Does anyone have a recommendation to a good steering wheel restorer. I have a stock 1970 Blue wheel that NEEDS to look better.


----------



## Pinion head (Jan 3, 2015)

Have yet to come across anyone that specialized in restoring the '69-72 Pontiac deluxe steering wheels. The hardest parts are getting nice straight silver paint lines back on the horn cover. Other major issue, many of these steering wheels are all gummed up. Have soaked them outside, during the warmer months, in simple green, then scrubbed the H out of them with a tight nylon brush. Most cleaners like Easy Off oven cleaner will dull the finish of the rim. Number one cryteria I've used on pulling & cleaning up this style steering wheel is if the outer rim is worn, one can't see a nice representation of the pebble grain on the outer rim, then it's time to find a better condition wheel. As far as the color blue goes, '69 & 70 deluxe strg wheels are a different shade of blue than '71 models.


----------



## truetriplex (Jul 24, 2017)

I forgot to mention that this is NOT the deluxe wheel. It is a standard wheel (blue in color) that really needs some cosmetic help. Anyone know of a restorer out there??


----------



## Pinion head (Jan 3, 2015)

The '69-72 STANDARD steering wheel is a hard molded plastic piece with a thin plastic horn cover that runs from 9 o'clock to 3 o'clock. It was not used on a GTO until the '72 models. This was the base steering wheel on the Tempest, T-37, Catalina & '71-72 Venturas. This style steering wheel typically cracks at the junction of the two wide spokes & the rim. Have two of these will be restoring in the Spring.

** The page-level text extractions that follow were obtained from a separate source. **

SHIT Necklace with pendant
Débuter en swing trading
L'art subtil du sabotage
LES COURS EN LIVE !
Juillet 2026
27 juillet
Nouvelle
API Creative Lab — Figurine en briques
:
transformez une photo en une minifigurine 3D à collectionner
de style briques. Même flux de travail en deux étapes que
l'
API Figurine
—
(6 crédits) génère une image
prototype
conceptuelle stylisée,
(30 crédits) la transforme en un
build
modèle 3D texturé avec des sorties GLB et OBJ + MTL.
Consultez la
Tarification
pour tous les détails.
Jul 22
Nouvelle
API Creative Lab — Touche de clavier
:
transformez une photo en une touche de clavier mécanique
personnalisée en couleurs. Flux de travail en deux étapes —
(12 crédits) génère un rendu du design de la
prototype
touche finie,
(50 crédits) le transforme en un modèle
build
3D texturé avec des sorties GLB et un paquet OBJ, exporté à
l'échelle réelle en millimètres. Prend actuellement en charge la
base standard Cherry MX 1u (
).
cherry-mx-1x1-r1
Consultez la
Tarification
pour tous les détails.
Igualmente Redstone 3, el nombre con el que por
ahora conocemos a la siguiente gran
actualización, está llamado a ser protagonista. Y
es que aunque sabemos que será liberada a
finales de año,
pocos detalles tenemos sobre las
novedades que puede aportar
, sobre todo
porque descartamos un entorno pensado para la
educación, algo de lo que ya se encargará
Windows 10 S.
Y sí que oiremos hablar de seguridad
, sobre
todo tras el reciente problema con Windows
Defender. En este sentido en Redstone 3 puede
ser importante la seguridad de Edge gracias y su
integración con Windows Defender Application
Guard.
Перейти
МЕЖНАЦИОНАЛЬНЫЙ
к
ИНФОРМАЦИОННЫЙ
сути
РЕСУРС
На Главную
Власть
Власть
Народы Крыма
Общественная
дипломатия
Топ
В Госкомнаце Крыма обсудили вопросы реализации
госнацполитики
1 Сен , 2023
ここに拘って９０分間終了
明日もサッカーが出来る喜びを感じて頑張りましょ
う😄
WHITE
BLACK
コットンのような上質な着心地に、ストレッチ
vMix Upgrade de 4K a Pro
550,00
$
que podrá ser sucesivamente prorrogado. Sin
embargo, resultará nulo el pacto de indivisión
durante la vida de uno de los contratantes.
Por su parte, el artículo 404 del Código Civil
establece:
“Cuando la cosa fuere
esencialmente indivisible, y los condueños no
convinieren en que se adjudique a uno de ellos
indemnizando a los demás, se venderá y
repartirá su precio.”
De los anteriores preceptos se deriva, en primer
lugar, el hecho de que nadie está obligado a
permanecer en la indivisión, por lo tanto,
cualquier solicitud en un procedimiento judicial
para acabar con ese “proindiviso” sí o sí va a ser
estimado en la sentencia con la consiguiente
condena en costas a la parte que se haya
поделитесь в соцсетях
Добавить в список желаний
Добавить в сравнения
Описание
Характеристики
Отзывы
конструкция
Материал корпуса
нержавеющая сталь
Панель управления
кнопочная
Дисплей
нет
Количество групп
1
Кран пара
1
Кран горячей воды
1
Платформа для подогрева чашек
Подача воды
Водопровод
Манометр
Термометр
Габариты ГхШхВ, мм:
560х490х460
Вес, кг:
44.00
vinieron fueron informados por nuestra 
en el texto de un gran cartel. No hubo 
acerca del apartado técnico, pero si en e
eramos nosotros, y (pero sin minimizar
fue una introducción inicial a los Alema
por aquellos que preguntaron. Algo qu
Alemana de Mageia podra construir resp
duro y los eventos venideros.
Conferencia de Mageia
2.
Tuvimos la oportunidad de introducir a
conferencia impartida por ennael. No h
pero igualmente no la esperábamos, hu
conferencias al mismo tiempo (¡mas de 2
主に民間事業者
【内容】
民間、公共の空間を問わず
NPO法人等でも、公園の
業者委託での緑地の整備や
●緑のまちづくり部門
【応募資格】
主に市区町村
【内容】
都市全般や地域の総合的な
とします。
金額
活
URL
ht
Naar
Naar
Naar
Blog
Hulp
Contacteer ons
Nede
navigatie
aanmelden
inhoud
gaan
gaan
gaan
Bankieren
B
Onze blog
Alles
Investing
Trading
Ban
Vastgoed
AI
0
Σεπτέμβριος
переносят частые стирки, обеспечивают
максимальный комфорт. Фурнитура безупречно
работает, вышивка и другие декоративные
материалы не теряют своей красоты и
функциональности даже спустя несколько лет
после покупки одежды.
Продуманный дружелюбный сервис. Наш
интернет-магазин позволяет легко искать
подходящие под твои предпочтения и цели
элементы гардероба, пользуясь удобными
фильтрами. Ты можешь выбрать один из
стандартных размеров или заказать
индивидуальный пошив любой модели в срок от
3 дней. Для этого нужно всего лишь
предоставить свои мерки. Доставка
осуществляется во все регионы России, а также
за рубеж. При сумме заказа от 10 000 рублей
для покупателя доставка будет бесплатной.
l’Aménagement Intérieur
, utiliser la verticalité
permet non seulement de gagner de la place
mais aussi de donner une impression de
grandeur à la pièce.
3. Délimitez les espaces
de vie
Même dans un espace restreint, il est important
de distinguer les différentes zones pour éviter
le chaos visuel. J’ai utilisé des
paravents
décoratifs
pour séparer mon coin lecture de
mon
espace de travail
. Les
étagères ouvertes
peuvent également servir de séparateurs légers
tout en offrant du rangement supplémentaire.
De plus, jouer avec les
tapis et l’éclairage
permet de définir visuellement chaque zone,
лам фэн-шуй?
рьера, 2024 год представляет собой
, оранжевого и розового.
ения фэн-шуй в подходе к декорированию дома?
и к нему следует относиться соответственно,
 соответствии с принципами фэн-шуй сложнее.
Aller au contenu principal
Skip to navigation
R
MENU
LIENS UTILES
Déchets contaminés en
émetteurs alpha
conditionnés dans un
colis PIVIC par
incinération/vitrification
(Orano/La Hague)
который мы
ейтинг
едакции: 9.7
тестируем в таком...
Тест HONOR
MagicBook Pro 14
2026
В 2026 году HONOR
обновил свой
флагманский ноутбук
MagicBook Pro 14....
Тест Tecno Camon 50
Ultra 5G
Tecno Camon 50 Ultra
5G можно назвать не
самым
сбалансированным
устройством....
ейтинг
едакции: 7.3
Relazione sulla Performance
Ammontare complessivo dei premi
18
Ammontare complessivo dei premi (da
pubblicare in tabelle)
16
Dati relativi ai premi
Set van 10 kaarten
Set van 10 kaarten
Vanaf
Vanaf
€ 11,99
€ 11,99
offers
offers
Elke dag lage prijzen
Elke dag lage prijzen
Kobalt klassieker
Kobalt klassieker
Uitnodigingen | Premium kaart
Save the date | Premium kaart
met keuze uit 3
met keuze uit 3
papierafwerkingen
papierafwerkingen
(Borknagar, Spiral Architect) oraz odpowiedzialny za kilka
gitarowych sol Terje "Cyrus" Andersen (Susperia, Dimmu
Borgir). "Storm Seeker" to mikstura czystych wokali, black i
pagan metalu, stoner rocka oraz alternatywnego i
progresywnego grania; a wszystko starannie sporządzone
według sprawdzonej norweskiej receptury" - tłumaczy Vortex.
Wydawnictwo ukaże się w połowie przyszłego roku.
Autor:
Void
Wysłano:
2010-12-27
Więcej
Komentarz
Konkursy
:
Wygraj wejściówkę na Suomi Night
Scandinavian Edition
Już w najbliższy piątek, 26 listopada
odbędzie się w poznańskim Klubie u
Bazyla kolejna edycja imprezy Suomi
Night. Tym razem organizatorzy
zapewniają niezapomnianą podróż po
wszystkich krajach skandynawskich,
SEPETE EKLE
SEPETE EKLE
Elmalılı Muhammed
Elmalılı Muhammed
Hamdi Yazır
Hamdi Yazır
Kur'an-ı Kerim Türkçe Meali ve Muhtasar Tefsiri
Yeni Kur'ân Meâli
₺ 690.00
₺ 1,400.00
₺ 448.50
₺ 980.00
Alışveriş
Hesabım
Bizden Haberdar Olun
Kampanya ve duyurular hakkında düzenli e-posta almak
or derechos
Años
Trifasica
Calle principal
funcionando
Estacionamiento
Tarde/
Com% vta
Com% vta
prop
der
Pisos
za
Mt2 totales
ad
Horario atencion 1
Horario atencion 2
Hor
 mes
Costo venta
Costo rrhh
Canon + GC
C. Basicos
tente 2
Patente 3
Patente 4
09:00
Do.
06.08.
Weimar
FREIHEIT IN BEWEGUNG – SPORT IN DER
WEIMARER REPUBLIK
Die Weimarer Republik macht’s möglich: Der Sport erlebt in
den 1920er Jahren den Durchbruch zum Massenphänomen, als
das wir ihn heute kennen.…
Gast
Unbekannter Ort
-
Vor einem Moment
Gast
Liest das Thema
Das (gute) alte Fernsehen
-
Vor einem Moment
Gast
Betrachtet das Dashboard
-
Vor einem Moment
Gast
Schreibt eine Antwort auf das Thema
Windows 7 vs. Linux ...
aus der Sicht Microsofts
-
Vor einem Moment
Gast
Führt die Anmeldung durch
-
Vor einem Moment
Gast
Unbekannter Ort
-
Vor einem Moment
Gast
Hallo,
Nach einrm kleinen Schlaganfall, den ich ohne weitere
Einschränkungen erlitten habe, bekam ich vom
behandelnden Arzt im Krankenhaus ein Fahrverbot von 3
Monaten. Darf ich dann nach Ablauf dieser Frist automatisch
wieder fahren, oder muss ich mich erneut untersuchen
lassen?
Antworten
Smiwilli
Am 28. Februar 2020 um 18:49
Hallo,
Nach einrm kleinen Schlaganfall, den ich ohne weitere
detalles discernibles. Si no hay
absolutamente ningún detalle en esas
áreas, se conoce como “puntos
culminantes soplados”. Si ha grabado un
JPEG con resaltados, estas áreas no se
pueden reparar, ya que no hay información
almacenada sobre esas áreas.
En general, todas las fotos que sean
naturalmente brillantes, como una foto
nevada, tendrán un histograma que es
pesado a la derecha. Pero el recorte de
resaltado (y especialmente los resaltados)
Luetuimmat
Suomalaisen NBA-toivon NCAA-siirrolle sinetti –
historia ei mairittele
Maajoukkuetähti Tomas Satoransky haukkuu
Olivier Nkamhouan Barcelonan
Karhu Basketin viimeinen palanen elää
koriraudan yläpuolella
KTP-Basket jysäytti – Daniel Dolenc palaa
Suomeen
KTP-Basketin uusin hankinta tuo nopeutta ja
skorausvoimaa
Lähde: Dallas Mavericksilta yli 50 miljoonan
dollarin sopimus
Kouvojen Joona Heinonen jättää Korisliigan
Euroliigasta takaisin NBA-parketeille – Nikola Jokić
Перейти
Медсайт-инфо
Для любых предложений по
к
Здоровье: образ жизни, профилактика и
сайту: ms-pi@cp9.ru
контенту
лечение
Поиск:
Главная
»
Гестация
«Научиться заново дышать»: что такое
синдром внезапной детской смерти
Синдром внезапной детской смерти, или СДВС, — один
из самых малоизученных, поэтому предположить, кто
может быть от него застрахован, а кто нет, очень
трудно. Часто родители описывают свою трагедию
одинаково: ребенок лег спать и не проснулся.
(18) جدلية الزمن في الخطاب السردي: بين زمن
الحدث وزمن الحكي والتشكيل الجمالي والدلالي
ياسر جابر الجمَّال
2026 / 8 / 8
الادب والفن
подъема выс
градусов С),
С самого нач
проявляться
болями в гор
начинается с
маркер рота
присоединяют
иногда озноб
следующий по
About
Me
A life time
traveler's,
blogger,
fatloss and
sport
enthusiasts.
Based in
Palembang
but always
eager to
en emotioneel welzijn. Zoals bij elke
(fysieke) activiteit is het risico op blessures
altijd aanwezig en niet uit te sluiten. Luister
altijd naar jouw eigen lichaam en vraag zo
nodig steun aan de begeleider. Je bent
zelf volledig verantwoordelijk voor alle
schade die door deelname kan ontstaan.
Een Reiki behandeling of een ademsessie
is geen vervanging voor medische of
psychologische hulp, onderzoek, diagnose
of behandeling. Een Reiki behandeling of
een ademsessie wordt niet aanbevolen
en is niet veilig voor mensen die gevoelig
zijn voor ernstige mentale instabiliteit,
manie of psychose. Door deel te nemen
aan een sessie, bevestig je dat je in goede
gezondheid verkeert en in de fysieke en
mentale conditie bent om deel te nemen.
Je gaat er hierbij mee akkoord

The DELUXE steering wheel was the standard content steering wheel on '69-71 GTO's. It is the style steering wheel with a large T shaped molded front horn cover with silver inscribed lines. Have nice full grain examples of this strg wheel in black, blue, red, & '71 jade green. The biggest problem with this style wheel are as I noted in my first response.

The CUSTOM SPORT Steering wheel for '64-70 models was the "wood" wheel. 
On '65-70 versions, the rim is actually a steel core with a tinted plastic molded to the rim to resemble wood. This style steering wheel with time & heat exposure tends to crack, some have cracks all around the rim. Performance Years before they merged with Ames offered a remolding service for this style steering wheel. There is also a decent repro of the '69-70 version of this steering wheel.


----------



## Klundog (Nov 1, 2018)

I have a clean "deluxe" (as you describe) in my 1969 GTO. The grip is small in diameter. The rear grips are also sharp. No interest in replacing as the car is all stock but want to put a wrap on it. I am asking because you seem to know the specifics of this wheel. Do you have a suggestion. I'm thinking leather stitch wrap. Thanks for any information. Note wrap in picture is what I am after. It was removed by my friend who passed away prior to my ownership.


----------